Reproduce the entries below word for word, starting with their first line and continuing through the line that contains "title Algorithme des", with both of those lines included.

Exercise materials:
▬▬▬▬▬▬▬▬▬▬
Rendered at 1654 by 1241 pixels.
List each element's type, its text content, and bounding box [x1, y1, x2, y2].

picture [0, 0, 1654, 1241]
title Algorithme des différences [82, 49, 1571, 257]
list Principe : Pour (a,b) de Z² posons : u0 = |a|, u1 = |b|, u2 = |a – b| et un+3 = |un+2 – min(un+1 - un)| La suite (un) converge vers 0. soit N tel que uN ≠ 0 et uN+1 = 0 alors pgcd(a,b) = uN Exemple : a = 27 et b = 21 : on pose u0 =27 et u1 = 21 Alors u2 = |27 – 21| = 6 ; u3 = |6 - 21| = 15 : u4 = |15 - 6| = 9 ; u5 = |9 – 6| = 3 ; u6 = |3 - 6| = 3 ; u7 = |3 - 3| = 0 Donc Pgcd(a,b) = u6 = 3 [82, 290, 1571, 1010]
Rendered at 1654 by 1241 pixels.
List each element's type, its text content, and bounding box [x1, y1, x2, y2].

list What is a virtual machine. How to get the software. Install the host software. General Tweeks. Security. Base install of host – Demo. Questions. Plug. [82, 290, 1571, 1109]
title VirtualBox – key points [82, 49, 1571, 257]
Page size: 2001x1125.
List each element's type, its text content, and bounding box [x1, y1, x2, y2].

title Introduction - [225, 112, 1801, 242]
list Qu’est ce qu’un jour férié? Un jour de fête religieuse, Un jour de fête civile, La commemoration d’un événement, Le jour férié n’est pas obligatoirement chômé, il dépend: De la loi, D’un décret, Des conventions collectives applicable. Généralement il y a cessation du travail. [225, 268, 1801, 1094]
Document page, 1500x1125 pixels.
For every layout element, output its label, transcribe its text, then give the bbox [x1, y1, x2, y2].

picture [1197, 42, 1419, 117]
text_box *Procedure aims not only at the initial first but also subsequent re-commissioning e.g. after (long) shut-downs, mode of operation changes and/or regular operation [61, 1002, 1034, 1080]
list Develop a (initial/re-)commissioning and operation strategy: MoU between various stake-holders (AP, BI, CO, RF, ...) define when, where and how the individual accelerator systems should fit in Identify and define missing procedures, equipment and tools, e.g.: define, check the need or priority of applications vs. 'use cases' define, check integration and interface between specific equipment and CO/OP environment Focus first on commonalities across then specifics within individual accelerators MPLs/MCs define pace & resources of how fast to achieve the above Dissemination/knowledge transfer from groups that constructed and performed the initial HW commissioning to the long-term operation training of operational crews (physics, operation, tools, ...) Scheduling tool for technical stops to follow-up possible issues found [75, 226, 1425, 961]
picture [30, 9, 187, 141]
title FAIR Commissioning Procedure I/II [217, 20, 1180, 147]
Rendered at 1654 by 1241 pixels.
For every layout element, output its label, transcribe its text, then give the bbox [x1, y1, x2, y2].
▬▬▬▬▬▬▬▬▬▬
Right answer:
Rendered at 1654 by 1241 pixels.
List each element's type, its text content, and bounding box [x1, y1, x2, y2].

picture [0, 0, 1654, 1241]
title Algorithme des différences [82, 49, 1571, 257]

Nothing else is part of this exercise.